[Entries from a dataset]
※

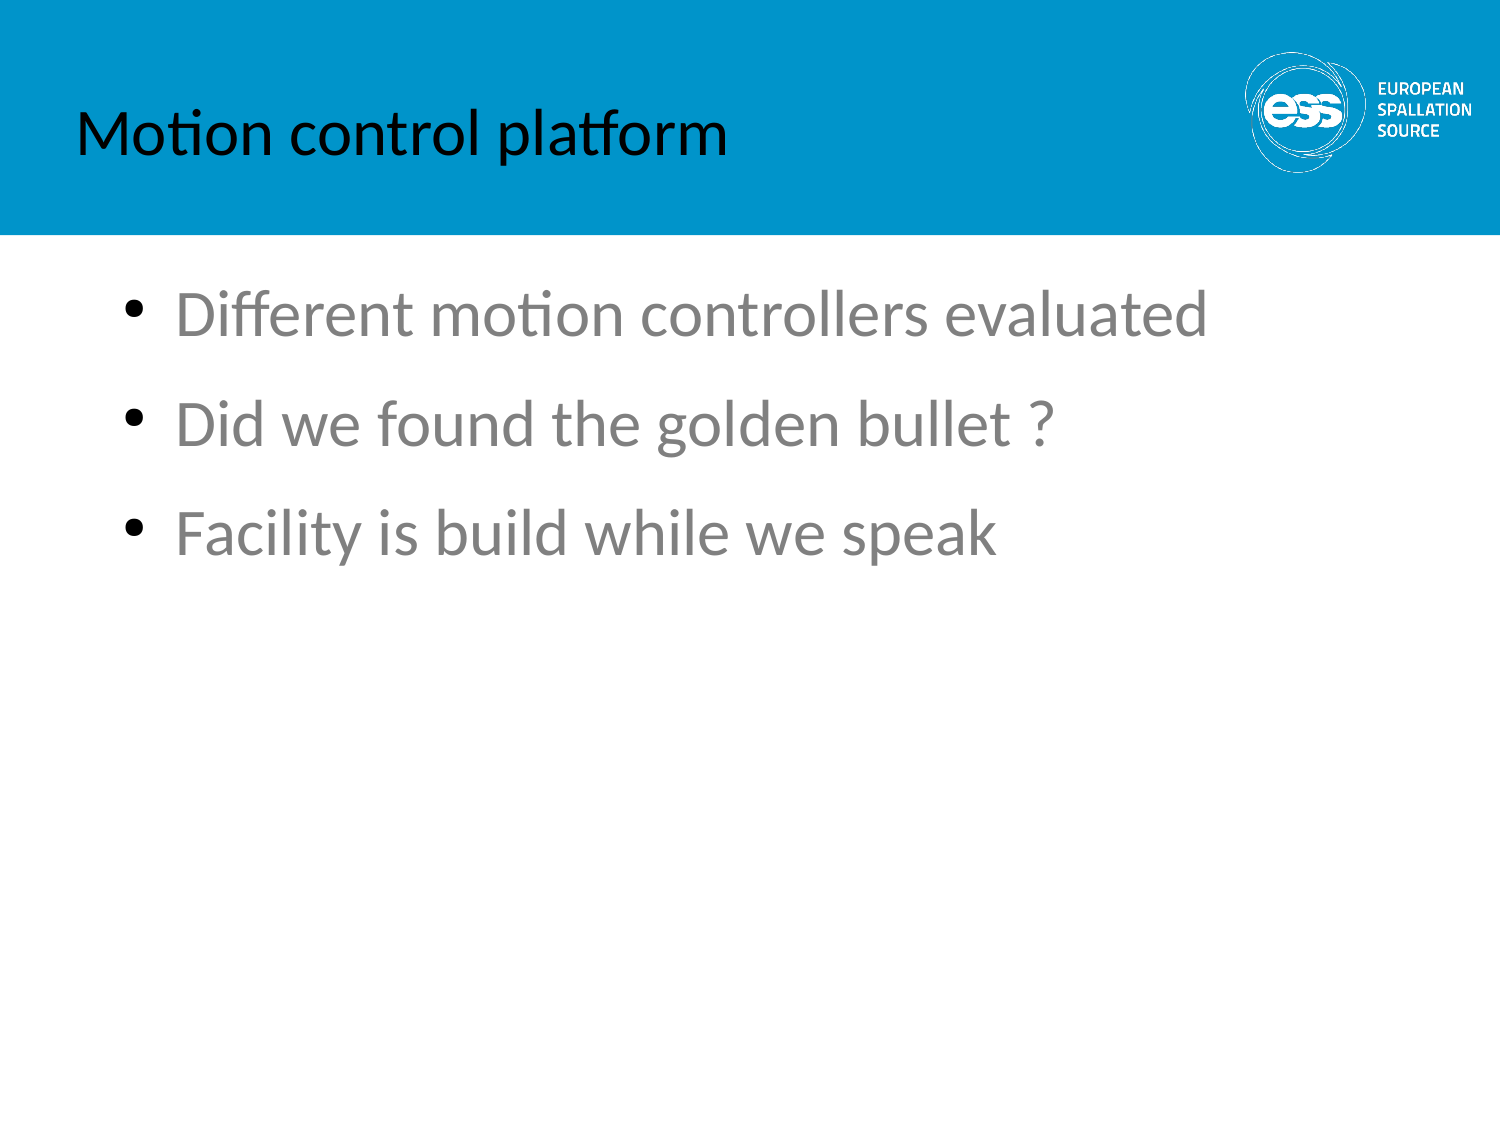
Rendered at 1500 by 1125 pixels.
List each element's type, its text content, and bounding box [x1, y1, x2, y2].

picture [1436, 104, 1444, 115]
picture [1418, 104, 1423, 115]
picture [1443, 86, 1450, 93]
picture [1398, 109, 1406, 115]
picture [1379, 83, 1385, 94]
picture [1422, 125, 1428, 134]
picture [1264, 94, 1342, 127]
picture [1409, 104, 1415, 115]
list Different motion controllers evaluated Did we found the golden bullet ? Facility is build while we speak [90, 262, 1441, 1005]
picture [1400, 83, 1407, 94]
title Motion control platform [75, 45, 1247, 233]
picture [1389, 104, 1393, 115]
picture [1432, 125, 1438, 136]
picture [1454, 83, 1458, 94]
picture [1423, 83, 1430, 94]
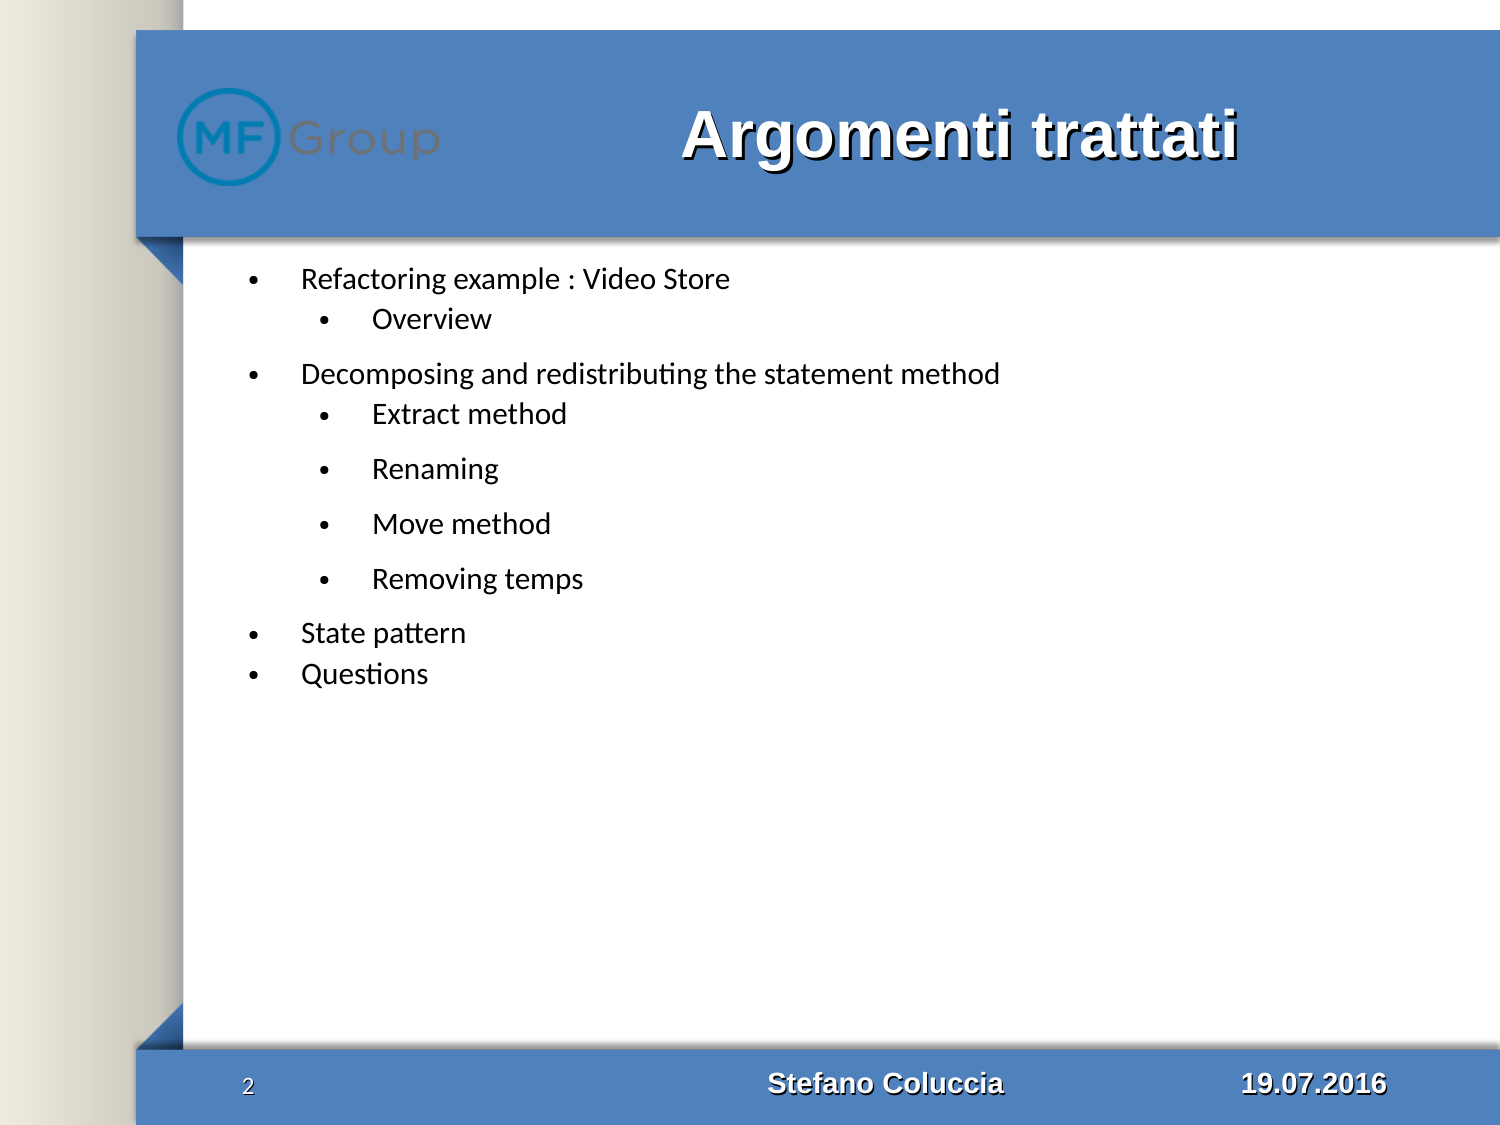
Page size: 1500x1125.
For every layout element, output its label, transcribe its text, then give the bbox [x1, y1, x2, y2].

title Argomenti trattati [472, 57, 1447, 211]
list Refactoring example : Video Store Overview Decomposing and redistributing the statement method Extract method Renaming Move method Removing temps State pattern Questions [230, 265, 1447, 1009]
picture [0, 0, 1500, 1125]
title Stefano Coluccia [738, 1062, 1034, 1105]
title 19.07.2016 [1151, 1062, 1477, 1105]
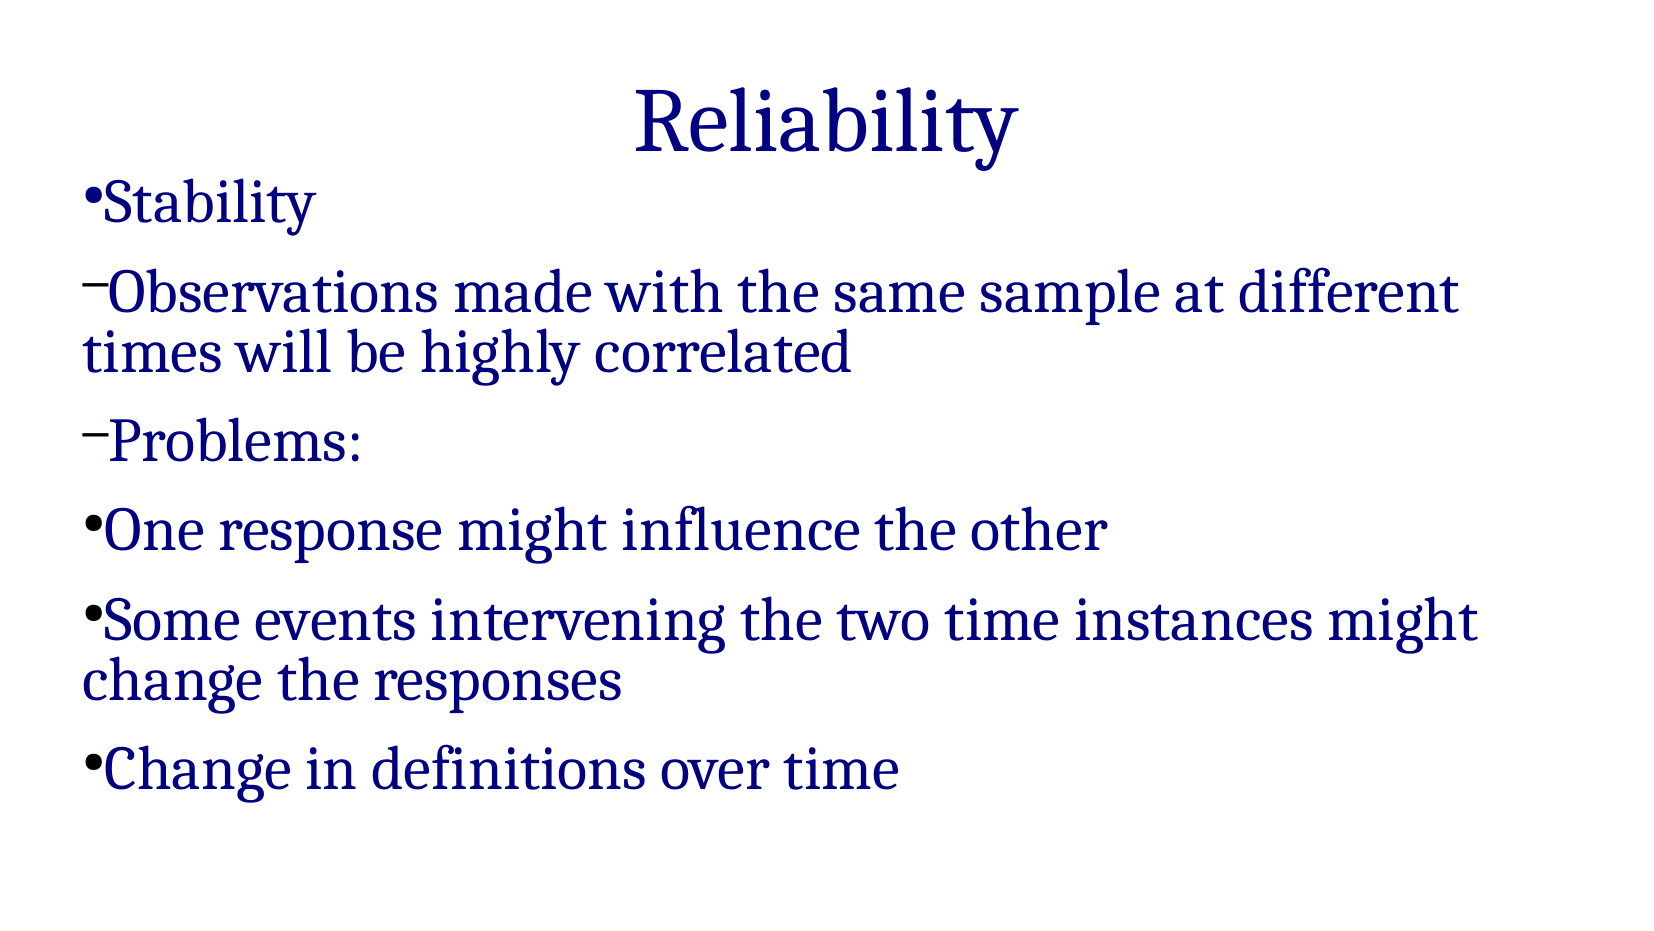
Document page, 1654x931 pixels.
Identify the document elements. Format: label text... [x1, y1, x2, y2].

title Reliability [82, 7, 1571, 174]
list Stability Observations made with the same sample at different times will be highly correlated Problems: One response might influence the other Some events intervening the two time instances might change the responses Change in definitions over time [82, 174, 1571, 820]
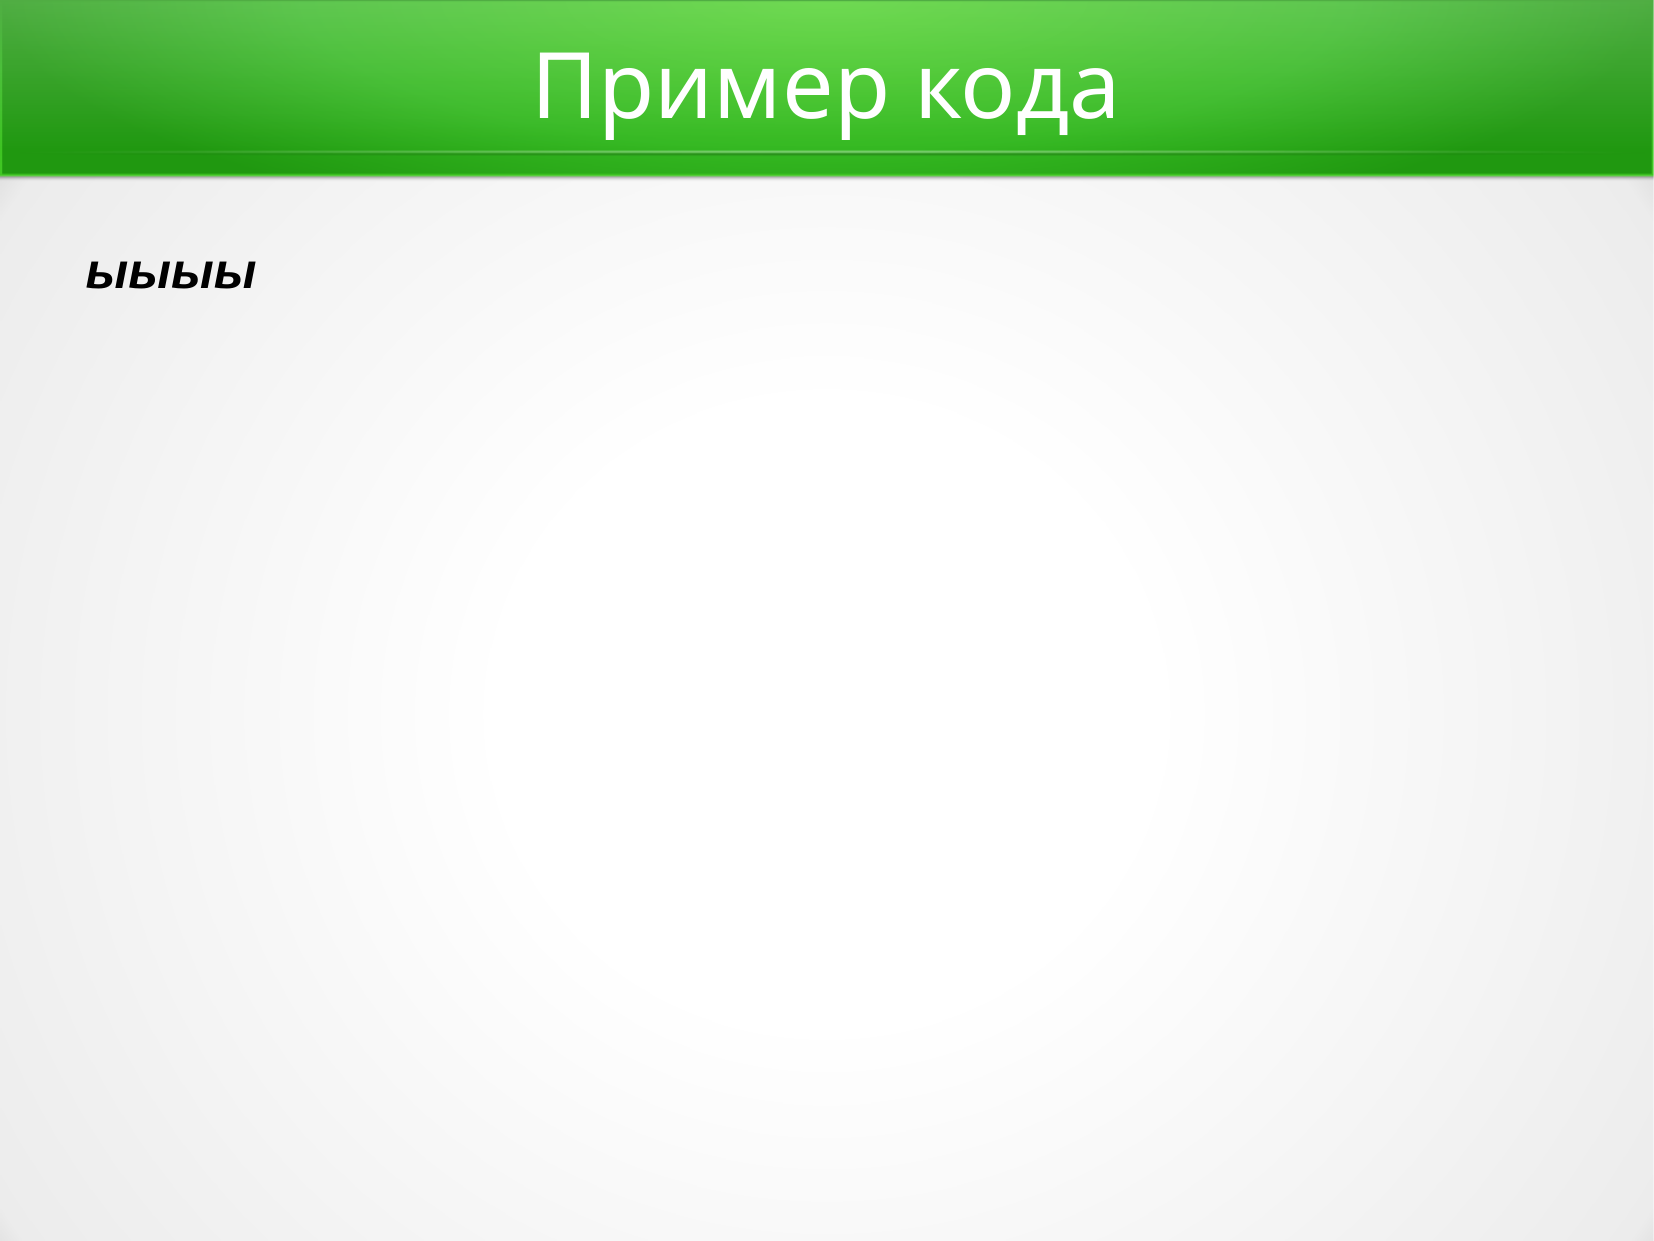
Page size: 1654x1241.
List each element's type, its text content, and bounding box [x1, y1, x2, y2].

text_box ыыыы [70, 236, 1571, 1189]
picture [0, 0, 1654, 1241]
title Пример кода [82, 11, 1571, 154]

※

*Short exercise:* Recast the lines from the beginning of the listing through the line containing "picture [1379, 83, 1385, 94]", both ends included, as a numbered list, omitting blank lines. Leave the pictures out of the answer.

*Output:*
1. Rendered at 1500 by 1125 pixels.
2. List each element's type, its text content, and bounding box [x1, y1, x2, y2].
3. picture [1436, 104, 1444, 115]
4. picture [1418, 104, 1423, 115]
5. picture [1443, 86, 1450, 93]
6. picture [1398, 109, 1406, 115]
7. picture [1379, 83, 1385, 94]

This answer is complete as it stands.